Is your question basically how an AGI would gain power in the beginning in order to get to a point where it could execute on a plan to annihilate humans?

I would argue that:

  • Capitalists would quite readily give the AGI all the power it wants, in order to stay competitive and drive profits.
  • Some number of people would deliberately help the AGI gain power just to "see what happens" or specifically to hurt humanity. Think ChaosGPT, or consider the story of David Charles Hahn.
  • Some number of lonely, depressed, or desperate people could be persuaded over social media to carry out actions in the real world.

Considering these channels, I'd say that a sufficiently intelligent AGI with as much access to the real world as ChatGPT has now would have all the power needed to increase its power to the point of being able to annihilate humans.

Thank you for taking the time to write this - I think it is a clear and concise entry point into the AGI ruin arguments.

I want to voice an objection / point out an omission to point 2: I agree that any plan towards a sufficiently complicated goal will include "acquire resources" as a sub-goal, and that "getting rid of all humans" might be a by-product of some ways to achieve this sub-goal.  I'm also willing to grant that if all we now about the plan is that it achieves the end (sufficiently complicated) goal, it is likely that the plan might lead to the destruction of all humans.

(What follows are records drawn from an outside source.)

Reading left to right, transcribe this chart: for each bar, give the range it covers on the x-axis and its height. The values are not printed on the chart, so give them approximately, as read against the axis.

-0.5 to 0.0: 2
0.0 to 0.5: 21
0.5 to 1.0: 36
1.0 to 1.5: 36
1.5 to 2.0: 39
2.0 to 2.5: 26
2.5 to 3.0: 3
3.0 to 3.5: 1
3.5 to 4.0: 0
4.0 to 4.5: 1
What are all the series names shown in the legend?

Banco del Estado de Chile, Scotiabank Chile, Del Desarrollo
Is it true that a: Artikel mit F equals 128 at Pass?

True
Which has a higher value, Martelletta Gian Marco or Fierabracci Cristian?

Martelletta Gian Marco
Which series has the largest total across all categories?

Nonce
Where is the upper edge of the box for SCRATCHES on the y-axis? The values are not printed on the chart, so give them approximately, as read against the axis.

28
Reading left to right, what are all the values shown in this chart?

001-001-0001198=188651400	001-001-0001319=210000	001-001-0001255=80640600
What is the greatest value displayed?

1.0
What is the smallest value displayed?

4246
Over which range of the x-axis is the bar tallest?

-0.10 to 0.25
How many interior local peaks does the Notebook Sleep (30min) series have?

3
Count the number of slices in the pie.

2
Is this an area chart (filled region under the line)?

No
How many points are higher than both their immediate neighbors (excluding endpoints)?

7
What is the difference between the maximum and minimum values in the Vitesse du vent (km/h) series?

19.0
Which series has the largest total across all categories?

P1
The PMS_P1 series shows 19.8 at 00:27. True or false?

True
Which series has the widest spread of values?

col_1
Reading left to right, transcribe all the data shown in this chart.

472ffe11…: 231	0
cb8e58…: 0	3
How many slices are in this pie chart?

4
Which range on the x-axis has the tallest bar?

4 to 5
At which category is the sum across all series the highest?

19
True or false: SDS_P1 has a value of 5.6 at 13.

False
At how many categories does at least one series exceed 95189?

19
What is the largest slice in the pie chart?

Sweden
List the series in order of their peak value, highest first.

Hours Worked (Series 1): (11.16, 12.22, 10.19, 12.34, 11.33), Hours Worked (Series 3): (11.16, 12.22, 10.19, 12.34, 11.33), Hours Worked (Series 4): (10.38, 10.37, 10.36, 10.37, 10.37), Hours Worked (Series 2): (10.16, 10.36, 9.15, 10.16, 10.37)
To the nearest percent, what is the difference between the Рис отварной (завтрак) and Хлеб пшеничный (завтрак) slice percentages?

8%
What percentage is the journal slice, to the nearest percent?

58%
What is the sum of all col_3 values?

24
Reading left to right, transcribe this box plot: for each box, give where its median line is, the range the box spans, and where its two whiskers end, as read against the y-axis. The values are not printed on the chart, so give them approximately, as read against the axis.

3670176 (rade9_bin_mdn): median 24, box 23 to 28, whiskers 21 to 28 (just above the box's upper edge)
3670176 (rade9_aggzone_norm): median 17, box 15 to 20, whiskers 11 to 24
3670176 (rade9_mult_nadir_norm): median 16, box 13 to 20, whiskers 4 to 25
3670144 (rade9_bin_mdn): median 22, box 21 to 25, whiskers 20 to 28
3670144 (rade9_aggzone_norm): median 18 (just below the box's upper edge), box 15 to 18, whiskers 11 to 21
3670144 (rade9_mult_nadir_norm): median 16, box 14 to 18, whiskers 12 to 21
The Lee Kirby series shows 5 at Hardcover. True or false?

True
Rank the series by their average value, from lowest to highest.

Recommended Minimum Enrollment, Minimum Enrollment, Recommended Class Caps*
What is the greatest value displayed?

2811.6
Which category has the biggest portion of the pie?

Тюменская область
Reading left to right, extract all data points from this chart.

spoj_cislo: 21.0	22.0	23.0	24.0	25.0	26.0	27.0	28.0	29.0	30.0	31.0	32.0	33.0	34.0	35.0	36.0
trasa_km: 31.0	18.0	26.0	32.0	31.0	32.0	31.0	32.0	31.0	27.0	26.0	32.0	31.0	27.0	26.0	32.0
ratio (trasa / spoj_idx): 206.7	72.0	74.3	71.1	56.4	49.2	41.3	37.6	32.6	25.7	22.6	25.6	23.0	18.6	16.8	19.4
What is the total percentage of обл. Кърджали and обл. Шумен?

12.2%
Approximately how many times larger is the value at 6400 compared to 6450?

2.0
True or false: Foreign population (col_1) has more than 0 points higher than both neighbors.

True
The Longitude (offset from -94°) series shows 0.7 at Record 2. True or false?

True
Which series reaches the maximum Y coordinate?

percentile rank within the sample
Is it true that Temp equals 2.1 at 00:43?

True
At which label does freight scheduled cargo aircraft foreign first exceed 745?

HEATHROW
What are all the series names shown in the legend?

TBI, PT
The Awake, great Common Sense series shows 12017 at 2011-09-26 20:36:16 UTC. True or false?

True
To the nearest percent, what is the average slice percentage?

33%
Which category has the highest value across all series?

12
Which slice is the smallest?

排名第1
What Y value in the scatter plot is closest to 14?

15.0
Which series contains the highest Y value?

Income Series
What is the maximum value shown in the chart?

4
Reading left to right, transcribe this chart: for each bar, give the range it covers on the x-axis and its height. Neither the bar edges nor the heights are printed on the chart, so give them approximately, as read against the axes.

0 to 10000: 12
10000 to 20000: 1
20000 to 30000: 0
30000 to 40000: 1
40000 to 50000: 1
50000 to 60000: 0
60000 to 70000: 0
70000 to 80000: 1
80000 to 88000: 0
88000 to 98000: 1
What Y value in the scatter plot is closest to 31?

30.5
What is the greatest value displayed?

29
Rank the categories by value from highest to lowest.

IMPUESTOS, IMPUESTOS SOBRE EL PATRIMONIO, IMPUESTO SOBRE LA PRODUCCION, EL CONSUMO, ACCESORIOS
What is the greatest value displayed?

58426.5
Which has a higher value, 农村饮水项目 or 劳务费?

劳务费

However I don't see why we can't infer more about the plans. Specifically I think an ASI plan for a sufficiently complicated goal should be 1) feasible and 2) efficient (at least in some sense). If the ASI doesn't believe that it can overpower humanity, then it's plans will not include overpowering humanity. Even more, if the ASI ascribes a high enough cost to overpowering humanity, it would instead opt to acquire resources in another way.

It seems that for point 2 to hold you must think that an ASI can overpower humanity with 1) close to a 100% certainty and 2) at negligible cost to the ASI. However I don't think this is (explicitly) argued for in the article. Or maybe I'm missing something?

Thanks, I thought this to be informative!